Bescheidbeschwerde – Einzel – Beschluss des BFG vom 24.02.2015, RV/7400012/2015

Zurücknahme einer Bescheidbeschwerde

Rechtssätze

Keine Rechtssätze vorhanden

Entscheidungstext

 

BESCHLUSS

Beschwerdesache

Bf.

gegen den Magistrat der Stadt Wien , MA 68 - Berufsfeuerwehr Wien, 1010 Wien, Am Hof 9, zur Geschäftszahl  E68/15/02946/101

wegen behaupteter Rechtswidrigkeit (Art. 132 Abs. 1 Z 1 B-VG) des Gebührenbescheides der Stadt Wien, vom 5. Februar 2015 gemäß § 15 Abs. 3 des Wiener Feuerwehrgesetztes

 

Das Bundesfinanzgericht hat in der angeführten Beschwerdesache beschlossen:

 

 

Die Beschwerde der Firma xxGmbH, vom 10.02.2014 wegen behaupteter Rechtswidrigkeit (Art. 132 Abs. 1 Z 1 B-VG) des oben bezeichneten Gebührenbescheides des Stadt Wien vom 5.2.2015 wird gemäß § 256 Abs. 3 i.V.m. § 278 Abs. 1 lit. b Bundesabgabenordnung (BAO) als gegenstandslos erklärt und
dieses Beschwerdeverfahren (Art. 132 Abs. 1 Z 1 B-VG) eingestellt.

Gegen diesen Beschluss ist g emäß Art. 133 Abs. 4 Bundes-Verfassungsgesetz (B-VG) i. V. m. § 25a Abs. 1 Verwaltungsgerichtshofgesetz 1985 (VwGG) eine Revision unzulässig.

Entscheidungsgründe

 

Die Bestimmung des § 256 BAO über die Zurücknahme der Beschwerde lautet:

„(1) Beschwerden können bis zur Bekanntgabe (§ 97) der Entscheidung über die Beschwerde zurückgenommen werden.
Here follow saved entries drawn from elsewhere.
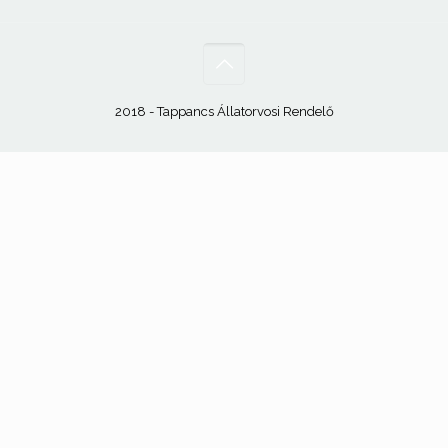
2018 - Tappancs Állatorvosi Rendelő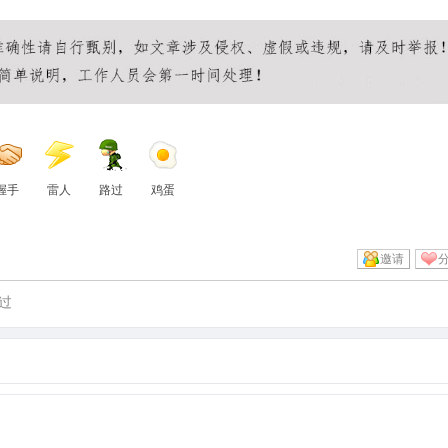
握手
雷人
路过
鸡蛋
邀请
过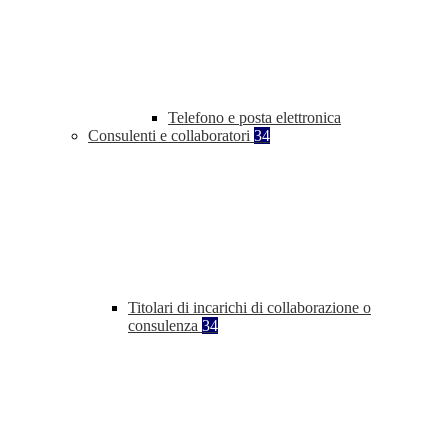
Telefono e posta elettronica
Consulenti e collaboratori
34
Titolari di incarichi di collaborazione o
consulenza
34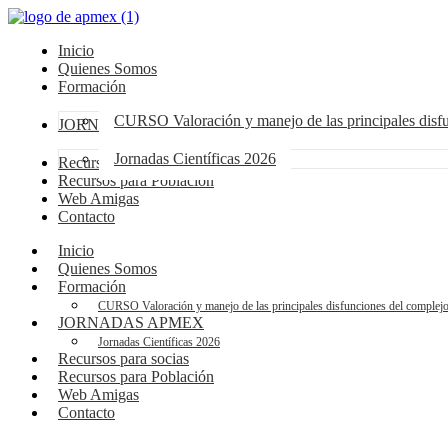
Inicio
Quienes Somos
Formación
CURSO Valoración y manejo de las principales dis
JORNADAS APMEX
Jornadas Científicas 2026
Recursos para socias
Recursos para Población
Web Amigas
Contacto
Inicio
Quienes Somos
Formación
CURSO Valoración y manejo de las principales disfunciones del compl
JORNADAS APMEX
Jornadas Científicas 2026
Recursos para socias
Recursos para Población
Web Amigas
Contacto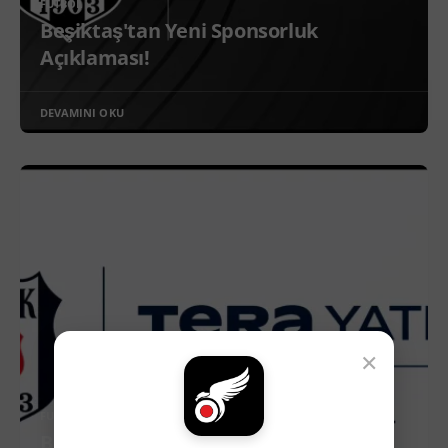
FUTBOL
Beşiktaş'tan Yeni Sponsorluk
Açıklaması!
DEVAMINI OKU
×
FUTBOL
Beşiktaş'tan Yeni Sponsorluk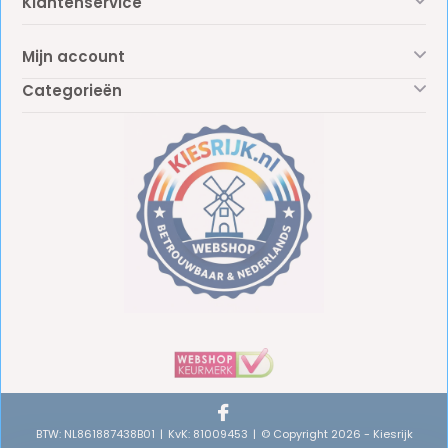
Klantenservice
Mijn account
Categorieën
BTW: NL861887438B01
KvK: 81009453
© Copyright 2026 - Kiesrijk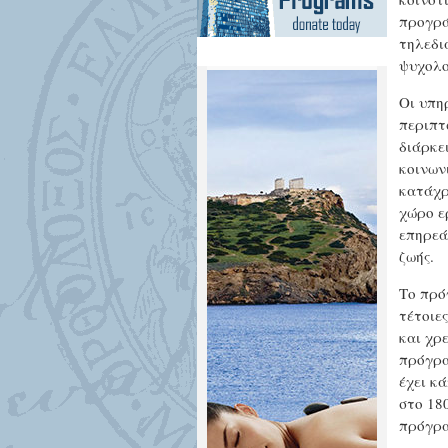
σημαντικό
προγρά
πρόγραμμα
τηλεδι
ψυχολογικής
ψυχολο
υποστήριξης
Οι υπη
του
περιπτ
Ινστιτούτου
διάρκε
Cairnmillar
,
κοινων
που
κατάχρ
προσφέρει
χώρο ε
επηρεά
δωρεάν
ζωής.
υπηρεσίες
συμβουλευτικής
Το πρό
και
τέτοιε
ψυχικής
και χρ
πρόγρα
υγείας στα
έχει κ
Ελληνικά,
στο 18
μέσω
πρόγρα
τηλεφώνου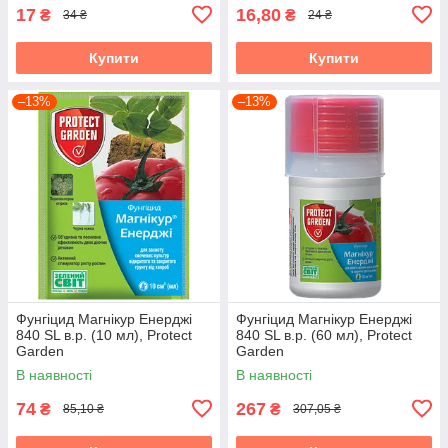
17
16,80
₴
₴
34 ₴
24 ₴
Купити
Купити
–13%
–13%
Фунгіцид Магнікур Енерджі
Фунгіцид Магнікур Енерджі
840 SL в.р. (10 мл), Protect
840 SL в.р. (60 мл), Protect
Garden
Garden
В наявності
В наявності
74
267
₴
₴
85,10 ₴
307,05 ₴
Die Zurücknahme ist schriftlich oder mündlich zu erklären.

(2) Wurden Beitrittserklärungen abgegeben, so ist die Zurücknahme der Bescheidbeschwerde nur wirksam, wenn ihr alle zustimmen, die der Beschwerde beigetreten sind.

(3) Wurde eine Beschwerde zurückgenommen (Abs. 1), so ist sie mit Beschwerdevorentscheidung (§ 262) oder mit Beschluss (§ 278) als gegenstandslos zu erklären.“

Die Einwendungen der Beschwerdeführerin waren auf eine mangelnde Qualität und fehlende Bürgerfreundlichkeit der Leistung der Wiener Berufsfeuerwehr bei ihrer beauftragten Tätigkeit am 2.2.2015 in Wien gerichtet. Die Bf. anerkannte, dass die Gebührenordnung (VO des Wr. Gemeinderates vom 25.6.2003, PrZ 680/03) auf die sich der angefochtene Gebührenbescheid stützt (Abrechnung nach Tarif I, PostNr. B/10 Gruppenfahrzeug/Rüstlöschfahrzeug mit Besatzung pro angefangene Stunde € 225) derartige Beurteilungskriterien für die Höhe des Gebührenanspruches nicht enthält.

Die beschwerdeführenden Partei hat deshalb mit der Eingabe vom 23.02.2015 im Interesse der Verwaltungsökonomie erklärt, ihre Bescheidbeschwerde vom 14.2.2015 gegen den bezeichneten Gebührenbescheid zurückzuziehen. Die Beschwerde war somit als gegenstandslos zu erklären und das Rechtsmittelverfahren einzustellen.

Durch diesen Beschluss ist keine Rechtsfrage von rechtserheblicher Bedeutung betroffen, weshalb eine Revision an den Verwaltungsgerichtshof für nicht zulässig zu erklären war.

Mit der Beschwerdezurücknahme ist der Gebührenbescheid vom 5.2.2015 in formelle Rechtskraft erwachsen. Die Zahlung der fälligen Gebühr hat entsprechend den Zahlungshinweisen im Gebührenbescheid zu erfolgen.